# Exercise instructions
Find all lines with the word "object" in the material, then copy them.

# Data for this exercise
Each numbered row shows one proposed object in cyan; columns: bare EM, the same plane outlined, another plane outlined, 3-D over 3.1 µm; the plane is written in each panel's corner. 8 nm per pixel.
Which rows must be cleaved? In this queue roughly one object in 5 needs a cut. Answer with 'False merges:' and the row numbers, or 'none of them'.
* * *
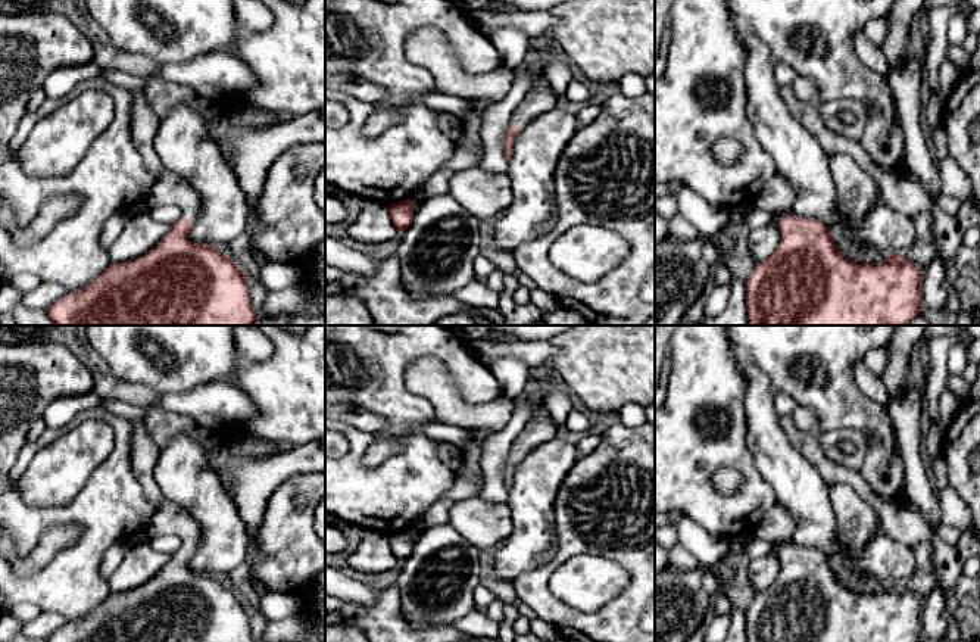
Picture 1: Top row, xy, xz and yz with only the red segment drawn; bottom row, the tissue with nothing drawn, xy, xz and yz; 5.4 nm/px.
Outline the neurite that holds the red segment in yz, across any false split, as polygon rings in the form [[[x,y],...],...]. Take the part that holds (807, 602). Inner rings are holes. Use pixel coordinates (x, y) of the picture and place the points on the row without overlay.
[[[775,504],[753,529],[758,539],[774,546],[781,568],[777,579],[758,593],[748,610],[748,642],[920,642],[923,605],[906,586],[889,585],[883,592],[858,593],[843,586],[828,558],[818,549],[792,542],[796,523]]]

# Answer to this exercise
Each numbered row shows one proposed object in cyan; columns: bare EM, the same plane outlined, another plane outlined, 3-D over 3.1 µm; the plane is written in each panel's corner. 8 nm per pixel.
Which rows must be cleaved? In this queue roughly one object in 5 needs a cut. Answer with 'False merges:' and the row numbers, or 'none of them'.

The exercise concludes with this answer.